We sold commercial off the shelf products to the military, with our newest and shiniest product being a near bullet proof unit that was internally electronic but appeared mechanical to the user. I was responsible for maintaining the device firmware that was written by the electrical engineer who made the board. It was a bit weird in places, but overall it was small, simple and most importantly, sane. In any case, said unit was having a problem where it would randomly lose power. The president of the company finally got reamed for it by the customer and called an emergency meeting with engineering to figure out what could possibly cause the issue.
Now as a quick aside to help you understand how the president, an engineer, could make as stupid a decision as I'm about to tell you about, understand that his only time with software involved either FORTRAN in college or a VB.NET customer facing application he had written when the company had no formal software engineers. Morbid curiosity and a need to fix a bug once led me to look at the code, revealing over 10 THOUSAND lines of code in the GUI module, which had less than 20 controls. Needless to say, that project left him believing that all software was buggy and evil, and was the root cause of all problems our products had. Now back to our story...

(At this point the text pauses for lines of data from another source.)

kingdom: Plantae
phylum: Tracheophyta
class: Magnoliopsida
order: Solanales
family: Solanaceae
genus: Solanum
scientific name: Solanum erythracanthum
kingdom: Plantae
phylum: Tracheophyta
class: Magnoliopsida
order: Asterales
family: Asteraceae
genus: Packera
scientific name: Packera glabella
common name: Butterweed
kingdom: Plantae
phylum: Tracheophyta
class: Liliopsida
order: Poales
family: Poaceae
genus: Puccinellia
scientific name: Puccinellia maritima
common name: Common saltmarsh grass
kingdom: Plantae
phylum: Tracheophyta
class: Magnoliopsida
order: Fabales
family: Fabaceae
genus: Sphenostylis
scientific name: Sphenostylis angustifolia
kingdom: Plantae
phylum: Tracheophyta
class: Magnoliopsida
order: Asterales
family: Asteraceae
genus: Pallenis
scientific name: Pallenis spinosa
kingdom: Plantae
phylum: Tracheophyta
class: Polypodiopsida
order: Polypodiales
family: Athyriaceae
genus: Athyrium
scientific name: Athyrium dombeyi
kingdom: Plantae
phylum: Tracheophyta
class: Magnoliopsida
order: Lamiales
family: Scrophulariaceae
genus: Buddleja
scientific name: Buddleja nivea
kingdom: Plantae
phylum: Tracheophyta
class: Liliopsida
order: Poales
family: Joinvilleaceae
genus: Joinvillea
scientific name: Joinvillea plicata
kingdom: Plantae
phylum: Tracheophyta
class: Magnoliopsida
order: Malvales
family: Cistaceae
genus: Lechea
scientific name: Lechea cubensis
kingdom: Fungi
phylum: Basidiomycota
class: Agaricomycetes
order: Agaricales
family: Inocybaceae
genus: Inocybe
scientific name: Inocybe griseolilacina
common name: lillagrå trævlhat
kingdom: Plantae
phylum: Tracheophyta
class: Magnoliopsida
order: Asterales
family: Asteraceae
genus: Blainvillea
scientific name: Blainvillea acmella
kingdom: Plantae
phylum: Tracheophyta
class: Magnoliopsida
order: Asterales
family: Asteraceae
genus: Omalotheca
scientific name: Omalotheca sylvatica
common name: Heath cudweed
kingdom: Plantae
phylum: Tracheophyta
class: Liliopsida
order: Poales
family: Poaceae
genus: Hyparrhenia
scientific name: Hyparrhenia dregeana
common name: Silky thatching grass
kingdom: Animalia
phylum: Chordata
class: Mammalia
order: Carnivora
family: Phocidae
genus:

There were quite a few reasons put forward: the unit could be heavily jarred and the batteries could separate from the contacts (why that was physically possible was never explained to me in a rational way when I asked), and the unit power on sequence involved a mechanical switch providing VBat to the MCU long enough for it to boot and set a pin to a MOSFET high, supplying current through the MOSFET instead, any noise in that maze of a circuit would cause it to black out. He thought they were "good ideas but probably impossible", and pressed me to provide details of something that could go wrong with the firmware. We had done a line by line review of the code a year earlier and found at worst a few unused variables, but he wanted a theory so I threw out that there might be a null pointer being dereferenced and since the MCU is responsible for keeping itself powered, a reset would cause a blackout.
Looking back, mentioning "pointer" to someone that thought that
VB.NET was incredibly error prone probably wasn't wise, "That's it! I just
know the code's got to be going off into the weeds and mucking
everything up! That's just got to be it." I tried to point out that
that wasn't at all what I had just said, but he was convinced, by himself, that
it was the problem. He demanded to know how to fix a problem like that if it
happened, and I said in theory that if it did that the only way to fix it would
be to reset the processor, which leaves us back at square one unless the user
was holding the mechanical on switch at the time.
Strike two. "Then what if when they press the switch, the first time it
powers on it sets a flag, resets the processor and then actually boots the
second time around?" I argued that the only time that code would execute
was when the unit was working sanely to begin with, not to mention that the
unit had only been blacking out in the middle of operation. He seemed to accept
that argument but came back with the be all end all response, "Well, we
have to do something."
So to our servicemen out there, wondering why their unit takes a stupidly
long time before it responds to the on button, I can only say I'm sorry.
But at least we did something.